Specialised efforts of that sort are likely to attract upper-division or graduate students. But Dr DeLuca said a future consortium could also work to improve lower-division courses using online courses to create so-called flipped classrooms.
Dr Sands said the provosts’ talks have been primarily driven by a desire to improve education using technology. But there are also secondary concerns about partnerships with companies and what those deals mean for student data and for faculty intellectual property rights.
“There is a sense amongst the institutions in the CIC - and I think it’s across the nation - that we have to be careful that we protect our data and we protect the intellectual property that we generate,” Dr Sands said.
He said partnerships with third-party providers may be useful, like Purdue’s own work with Deltak to create master’s-degree programmes.

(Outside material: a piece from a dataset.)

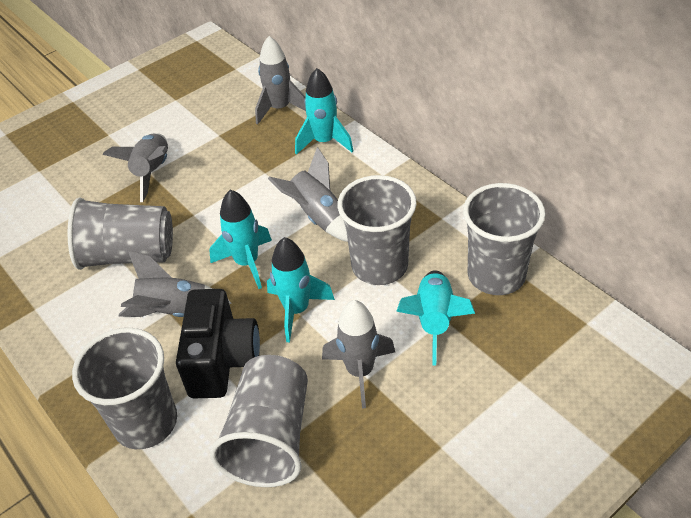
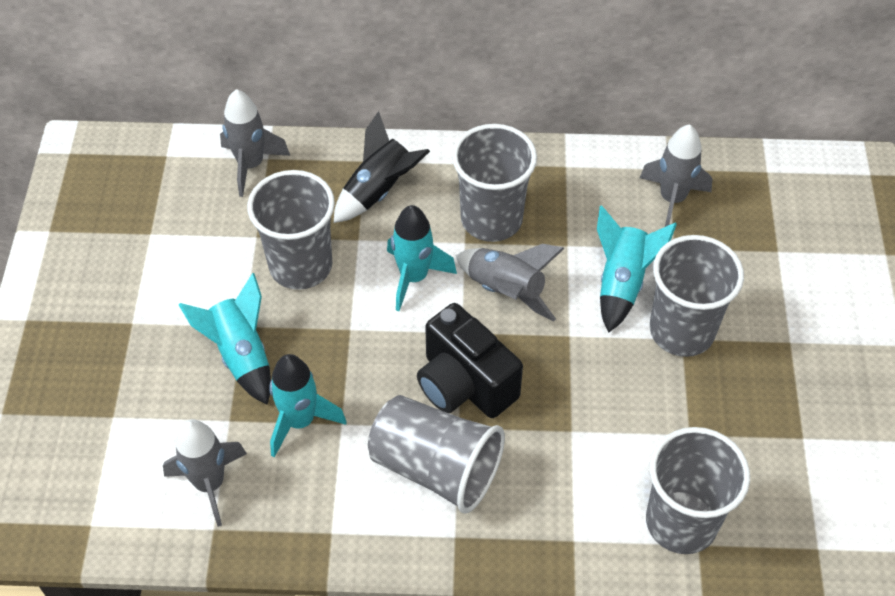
black rocket: 0 -> 1
grey rocket: 5 -> 4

“We’re not in those kind of discussions yet seriously, but I think those third-party potential partners could be very valuable,” Dr Sands said.
The implications of the provosts’ new thinking on individual companies or efforts are by no means clear, but some university officials consider existing deals with private companies to be experiments rather than permanent partnerships.
University agreements with Coursera, for instance, are non-exclusive and revenue generation for universities has so far been minimal or non-existent. Dr DeLuca called Wisconsin’s work with the company a “loss leader”.
Northwestern University, likewise, is part of an incipient consortium of universities offering for-credit classes amongst themselves along with 2U, though some universities have dropped out citing concerns, such as Vanderbilt University’s worries that the effort would not expand students’ access to courses in niche subjects.
Barbara Allen, the CIC’s executive director, said Moocs and new public-private partnerships are wonderful phenomena or models but the provosts’ goal is to create a coherent posture and strategy.